Where Rowe, Taylor, and Kahn all try to find an explanation for Socrates’ apparent assertion of hedonism, Julius Tomin (“The Protagoras in the Light of the Seventh Letter“) has a simpler solution to the problem. Based on what are assumed to be Plato’s autobiographical reflections in the Seventh Letter and assuming a now widely discredited form of Platonic chronology, Tomin concludes that attributing this position to Socrates is simply a “misinterpretation of the dialogue” (175).
The last four papers in the volume are on quite different and unrelated topics, though each highlights a connection between the Protagoras and something else. Like Tomin (and Rowe and Kahn), Pavel Hobza, “The Protagoras as Plato’s Apology of Socrates” assumes the old Platonic chronology as well as a dubious distinction between the paideutic and the philosophic. He argues that, since “Plato’s early dialogues are paideutic rather than philosophic texts,” it makes sense “to see the Protagoras as Plato’s apology of Socrates” (209) and as trying to distinguish Socratic synousia, which is rather traditional, from the new sophistic synousia.

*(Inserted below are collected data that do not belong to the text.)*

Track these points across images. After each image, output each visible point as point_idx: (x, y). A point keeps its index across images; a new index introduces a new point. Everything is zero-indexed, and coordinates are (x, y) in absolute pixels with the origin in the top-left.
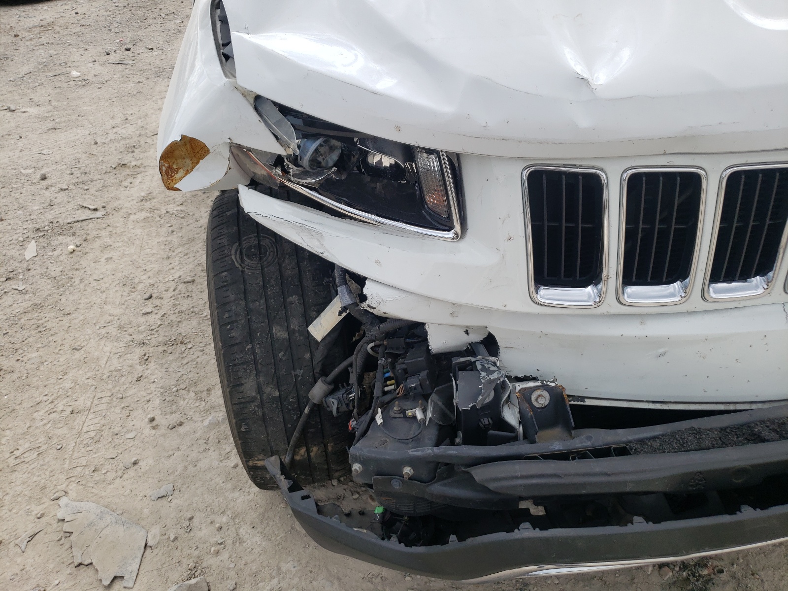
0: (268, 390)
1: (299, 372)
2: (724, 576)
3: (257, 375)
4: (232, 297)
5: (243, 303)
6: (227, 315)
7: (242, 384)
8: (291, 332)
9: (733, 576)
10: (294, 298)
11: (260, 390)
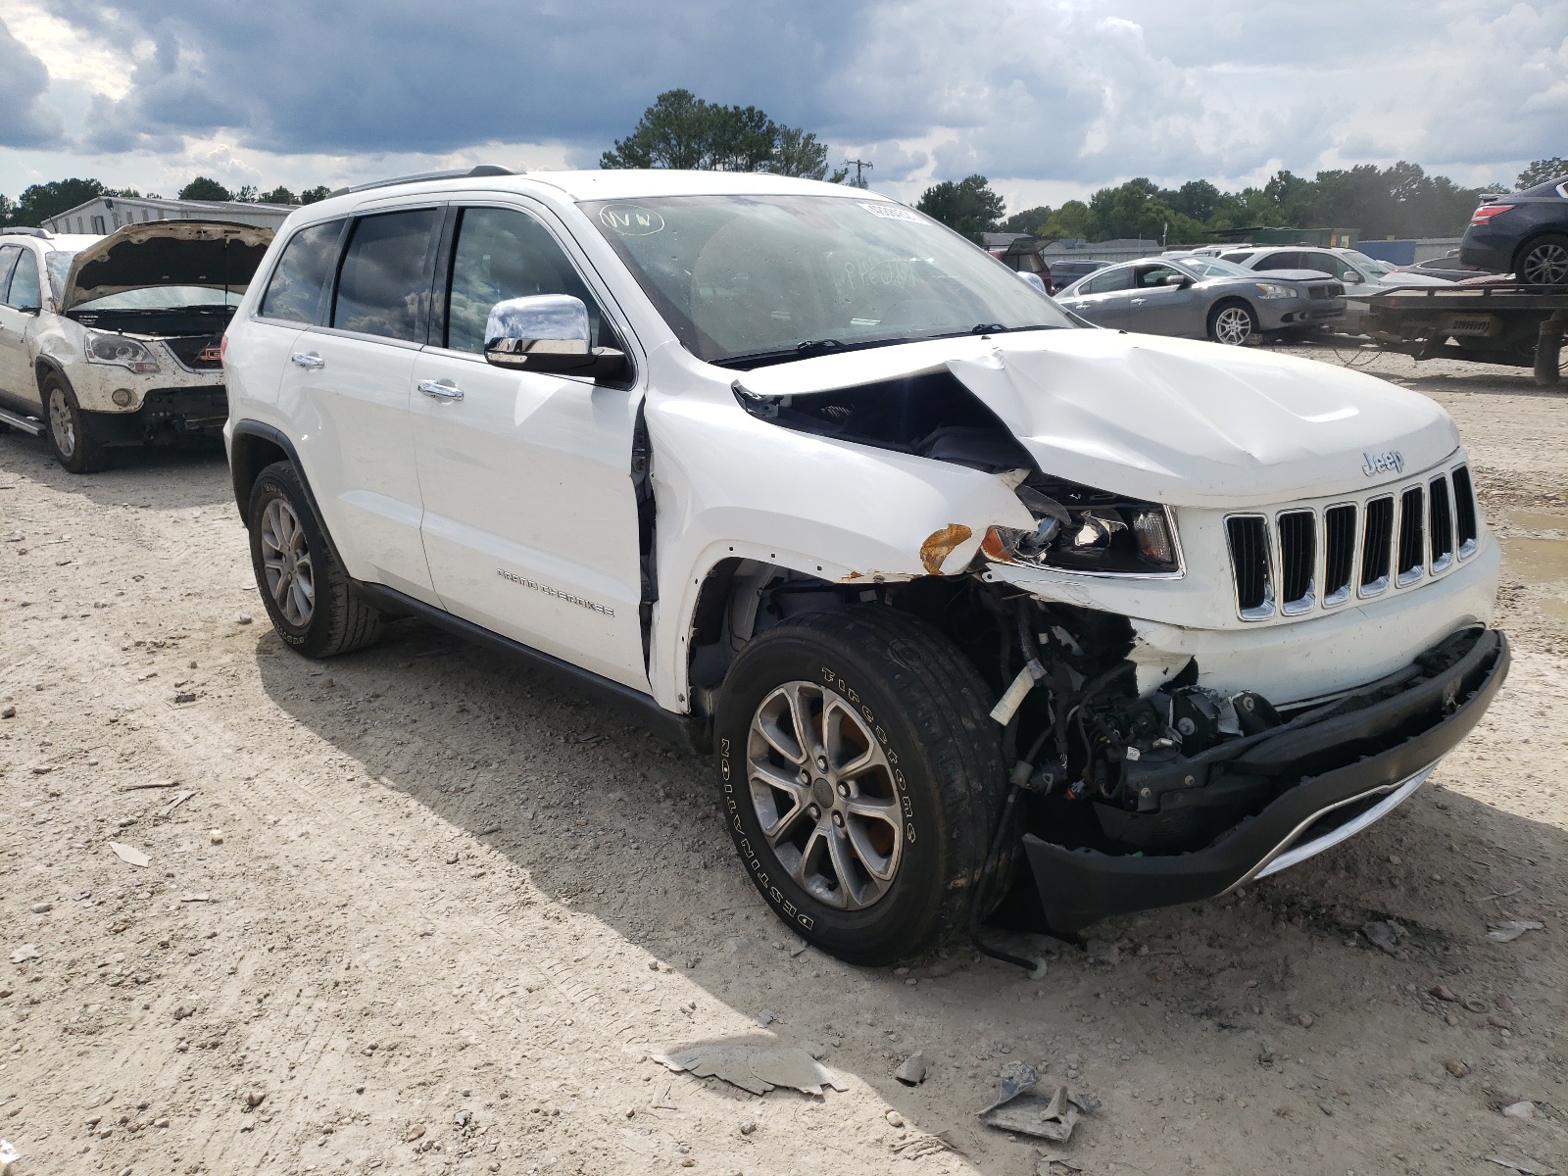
0: (974, 784)
1: (993, 762)
2: (1338, 909)
3: (964, 768)
4: (918, 696)
5: (930, 700)
6: (920, 714)
7: (953, 782)
8: (976, 722)
9: (1345, 906)
10: (965, 690)
11: (968, 787)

Beatriz Bossi’s paper “On Aristotle’s Charge of Socratic Intellectualism: The Force of a Misunderstanding” follows up a suggestion made by Kahn that Aristotle’s statements about Socrates rely solely on Plato. She is concerned with the identification of virtue with knowledge and the denial of akrasia. “Aristotle, by interpreting Socrates’ episteme and akrasia in terms of his own conceptual scheme, misunderstood Socrates and contributed to the spread of a naïve caricature of his position” (231), she concludes.
Thomas M. Robinson, “Protagoras, the Protagoras, and the Dissoi Logoi” argues that the Dissoi Logoi is probably a school exercise book written “about the beginning of the fourth century, and that it seems to have been influenced . . . by the thinking of Protagoras . . . as evidenced by Plato’s Protagoras” (245).
The volume is a rich resource for specialists interested in Plato’s Protagoras because of the variety of topics, viewpoints, and methodological orientations represented in it. It is an advantage that a number of papers focus on or integrate into their treatment the more literary or dramatic aspects of the dialogue in relation to its philosophic meaning while others emphasize the argumentation more narrowly. Some papers could be richer in their intellectual apparatus and others could be less cavalier about accepting as assumptions matters of interpretive principle that are now widely doubted. Oddly there is no indication of the contributors’ institutions or of the extent to which the papers have been revised from the original conference presentations. The volume is handsomely bound and ends with an Index Locorum but contains no general Index or Bibliography on the Protagoras.